▸ What you are asked to do:
What is needed is a faithful copy of all the entries, with no pictures in it.

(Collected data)
----
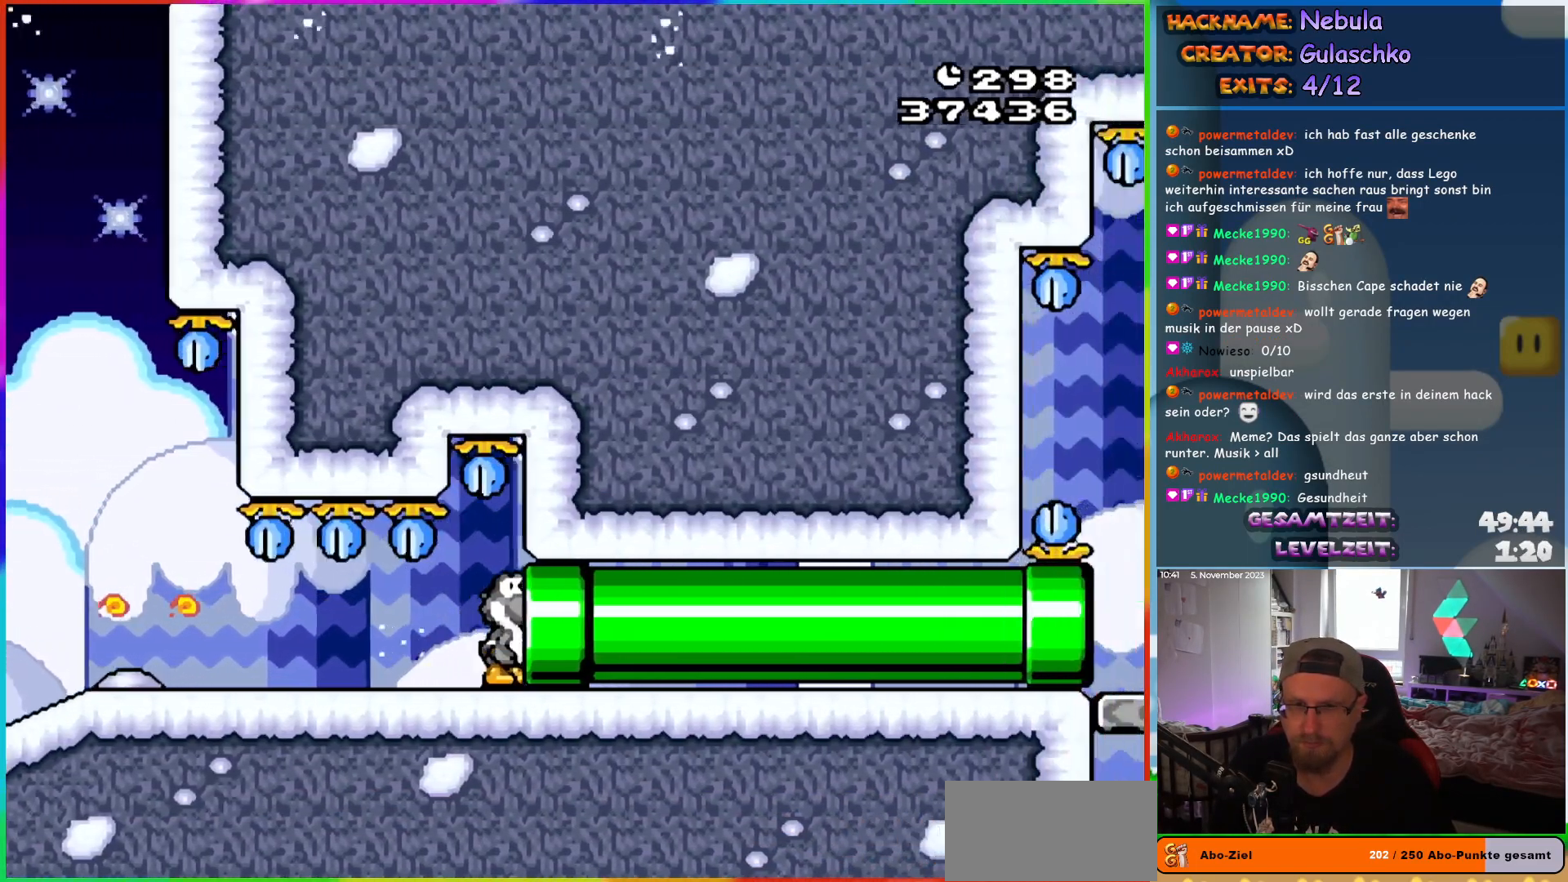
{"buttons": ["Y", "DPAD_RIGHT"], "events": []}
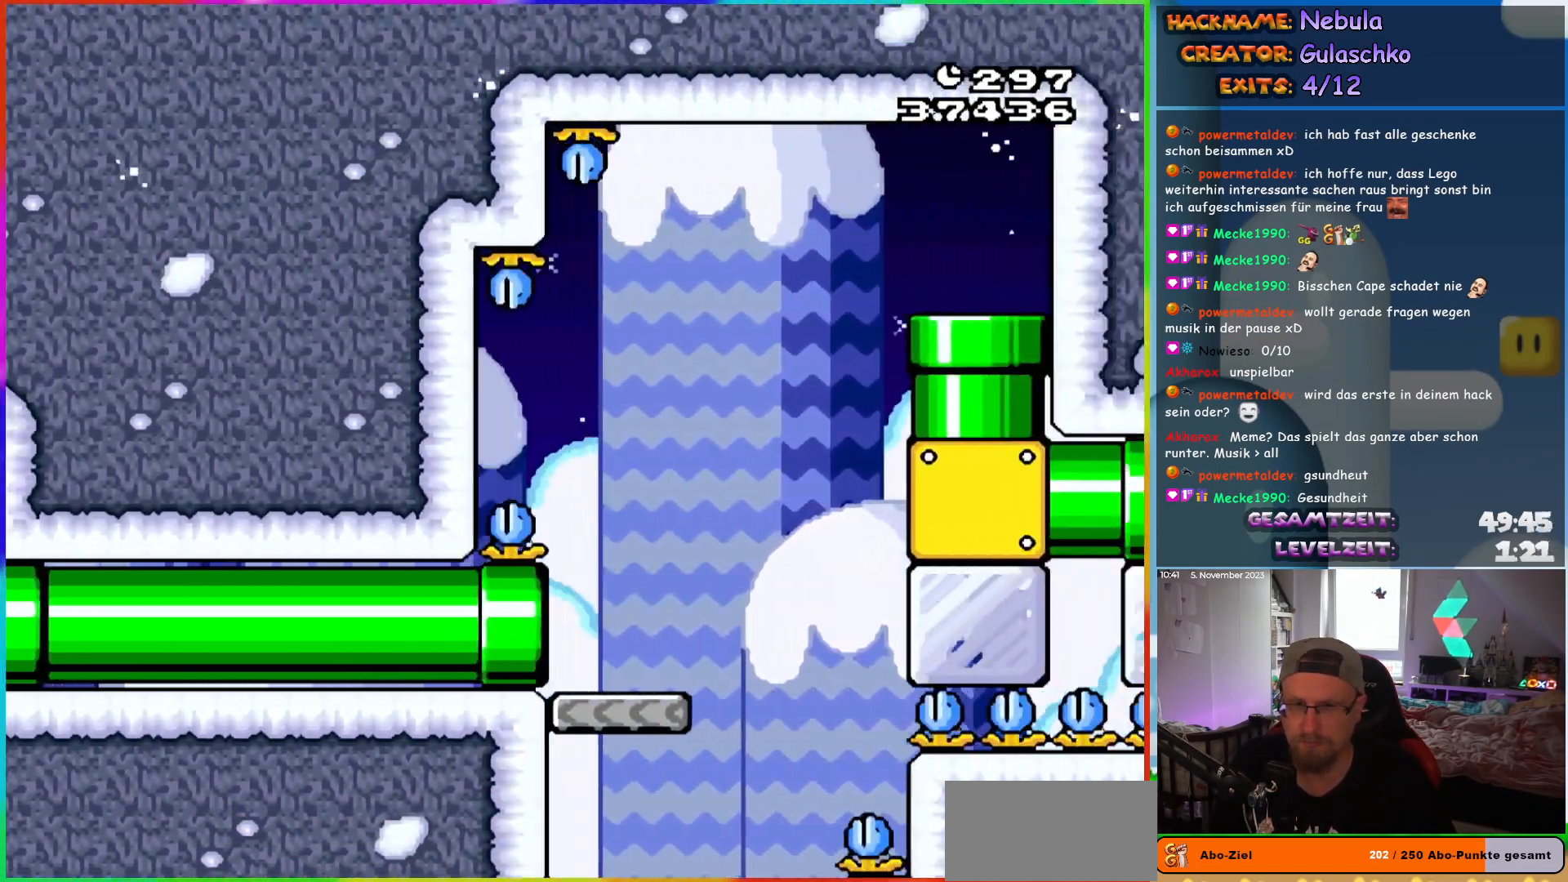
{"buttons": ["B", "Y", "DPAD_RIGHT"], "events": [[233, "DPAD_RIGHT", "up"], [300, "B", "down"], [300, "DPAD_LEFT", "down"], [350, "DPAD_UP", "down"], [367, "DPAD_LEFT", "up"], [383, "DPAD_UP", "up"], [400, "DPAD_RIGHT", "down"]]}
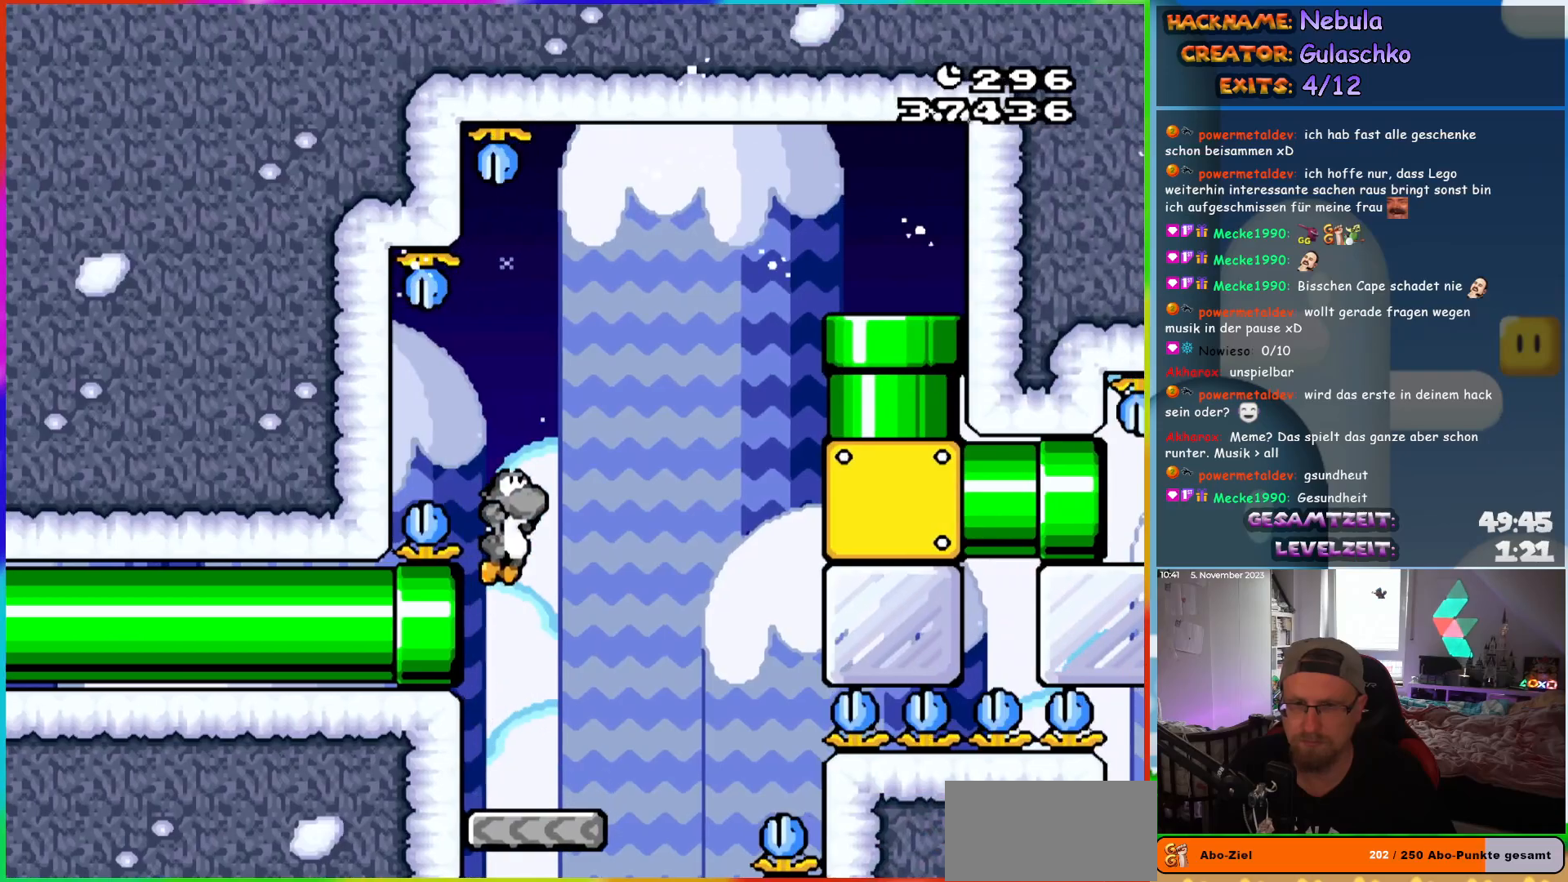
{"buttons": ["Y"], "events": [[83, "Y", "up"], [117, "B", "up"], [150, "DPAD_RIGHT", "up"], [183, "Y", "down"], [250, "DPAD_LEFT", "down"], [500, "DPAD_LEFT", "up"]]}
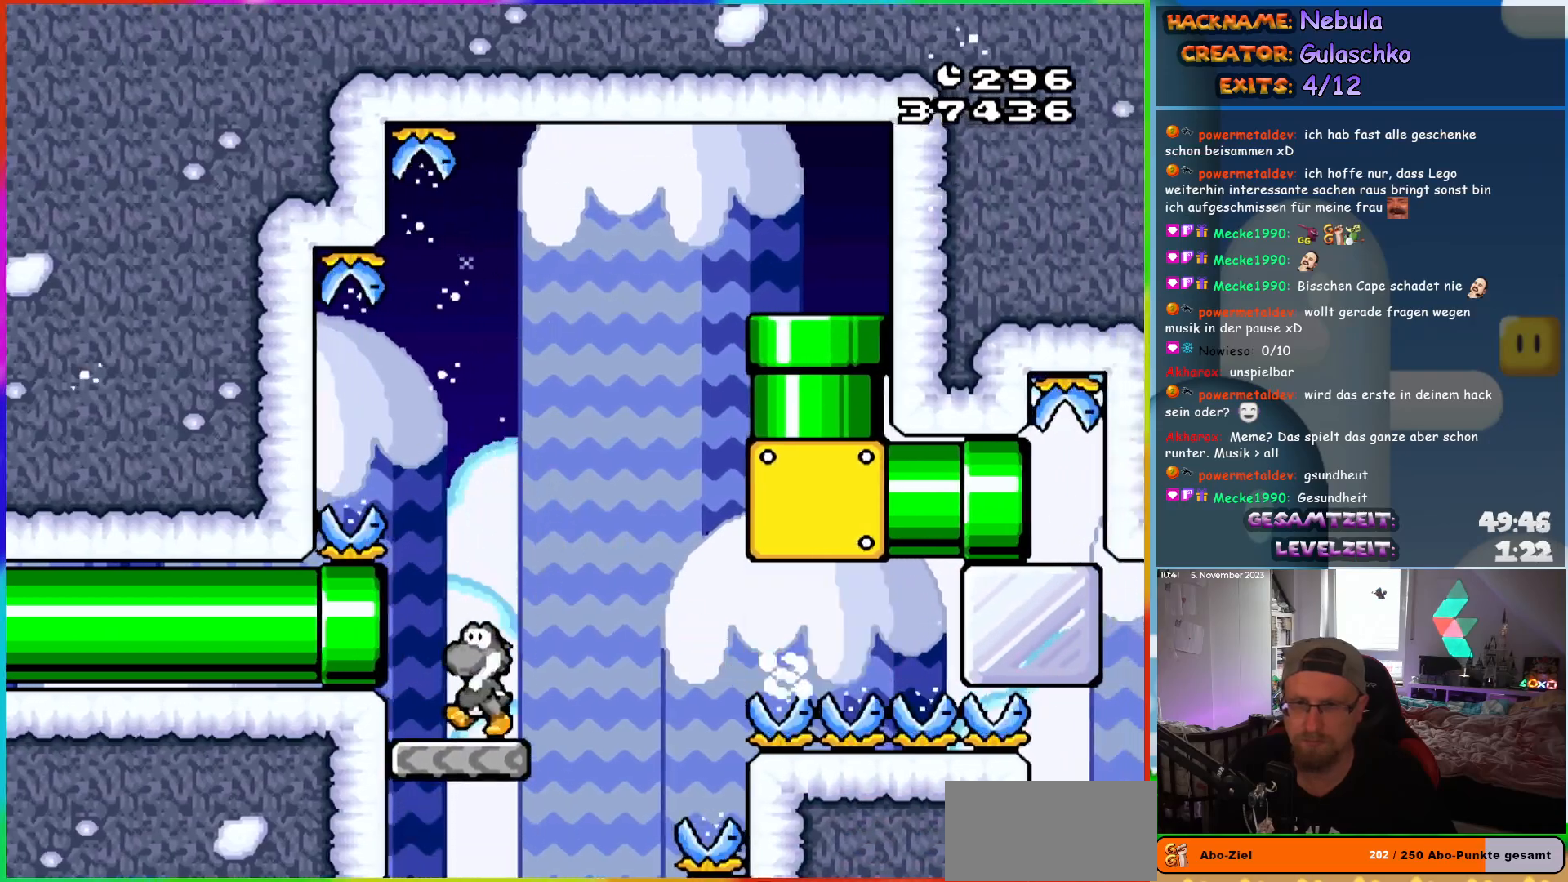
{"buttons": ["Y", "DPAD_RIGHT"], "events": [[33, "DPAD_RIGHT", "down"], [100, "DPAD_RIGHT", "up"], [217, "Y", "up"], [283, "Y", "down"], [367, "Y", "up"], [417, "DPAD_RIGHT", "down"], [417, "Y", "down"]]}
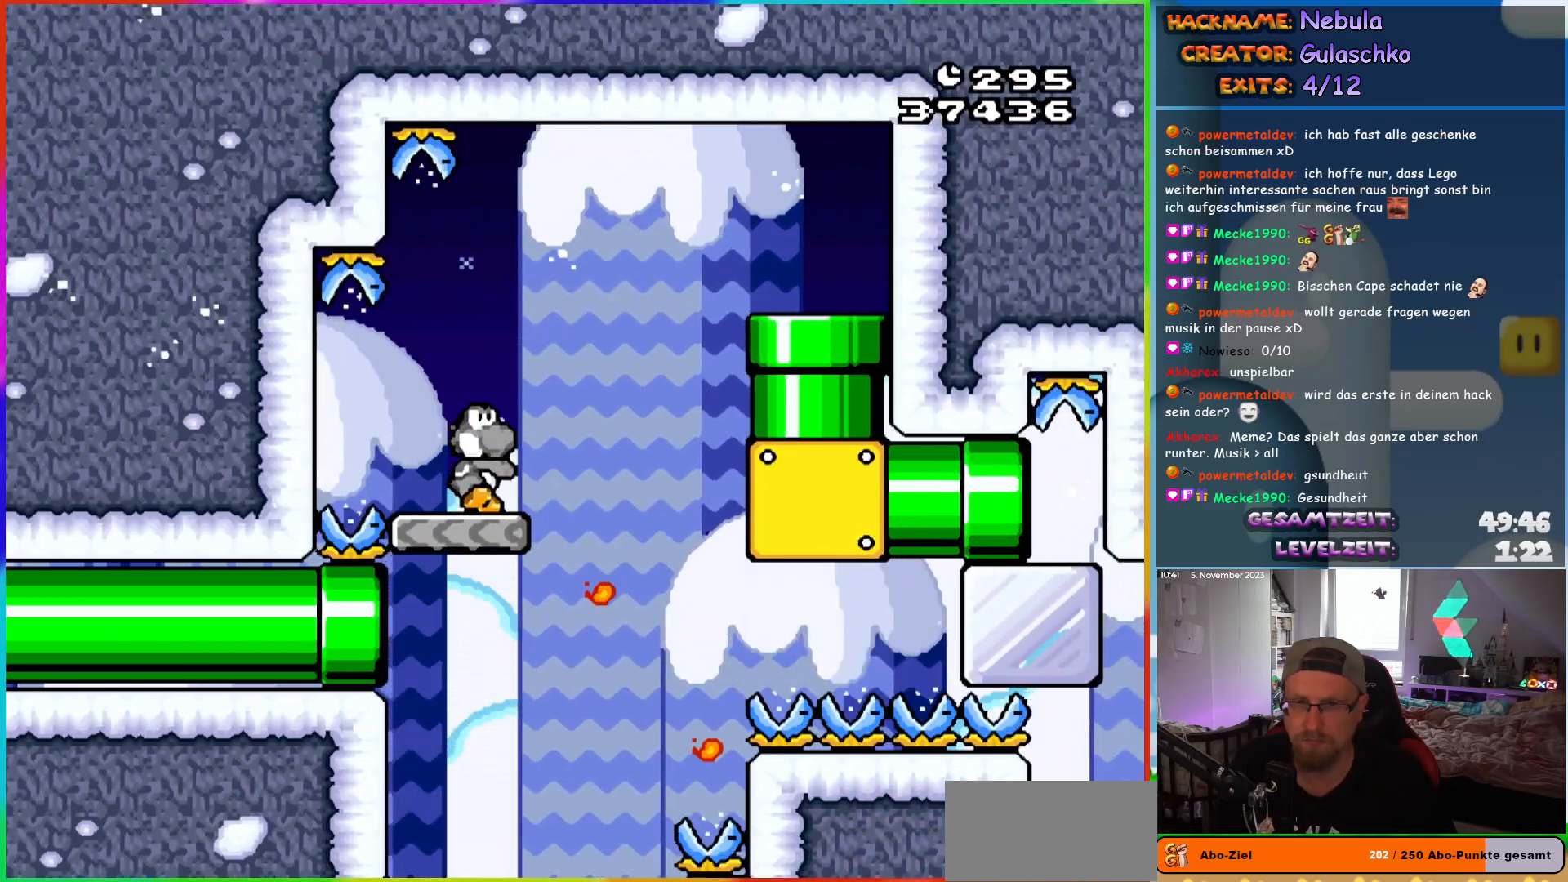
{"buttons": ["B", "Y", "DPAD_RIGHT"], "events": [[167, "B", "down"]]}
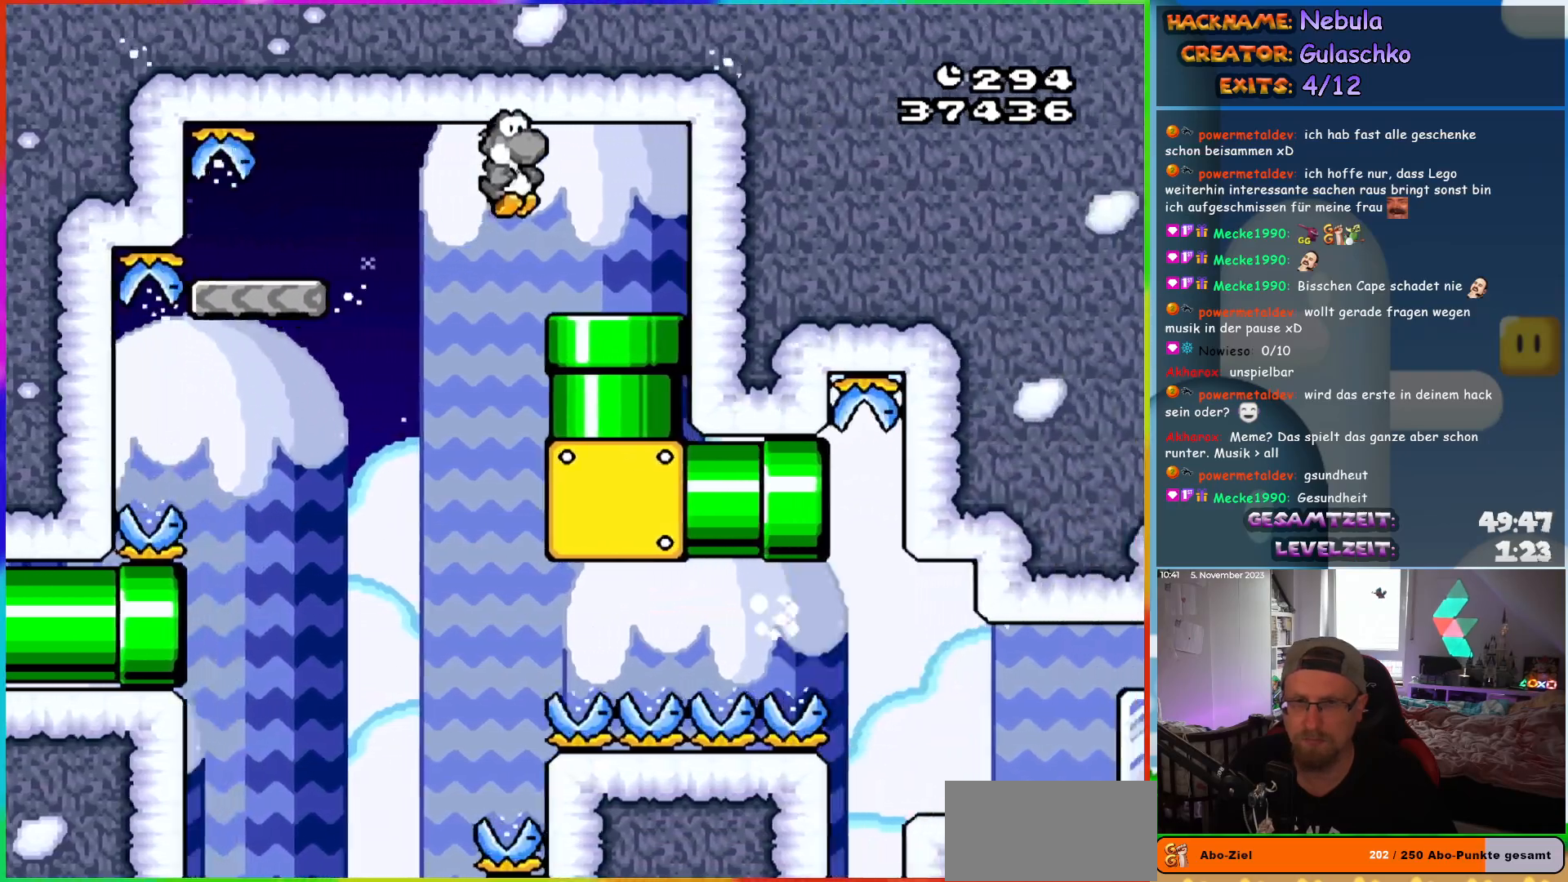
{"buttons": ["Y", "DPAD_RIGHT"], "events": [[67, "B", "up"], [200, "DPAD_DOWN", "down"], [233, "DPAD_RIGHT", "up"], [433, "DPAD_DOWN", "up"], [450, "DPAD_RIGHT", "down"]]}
----
▸ Written solution:
{"buttons": ["Y", "DPAD_RIGHT"], "events": []}
{"buttons": ["B", "Y", "DPAD_RIGHT"], "events": [[233, "DPAD_RIGHT", "up"], [300, "B", "down"], [300, "DPAD_LEFT", "down"], [350, "DPAD_UP", "down"], [367, "DPAD_LEFT", "up"], [383, "DPAD_UP", "up"], [400, "DPAD_RIGHT", "down"]]}
{"buttons": ["Y"], "events": [[83, "Y", "up"], [117, "B", "up"], [150, "DPAD_RIGHT", "up"], [183, "Y", "down"], [250, "DPAD_LEFT", "down"], [500, "DPAD_LEFT", "up"]]}
{"buttons": ["Y", "DPAD_RIGHT"], "events": [[33, "DPAD_RIGHT", "down"], [100, "DPAD_RIGHT", "up"], [217, "Y", "up"], [283, "Y", "down"], [367, "Y", "up"], [417, "DPAD_RIGHT", "down"], [417, "Y", "down"]]}
{"buttons": ["B", "Y", "DPAD_RIGHT"], "events": [[167, "B", "down"]]}
{"buttons": ["Y", "DPAD_RIGHT"], "events": [[67, "B", "up"], [200, "DPAD_DOWN", "down"], [233, "DPAD_RIGHT", "up"], [433, "DPAD_DOWN", "up"], [450, "DPAD_RIGHT", "down"]]}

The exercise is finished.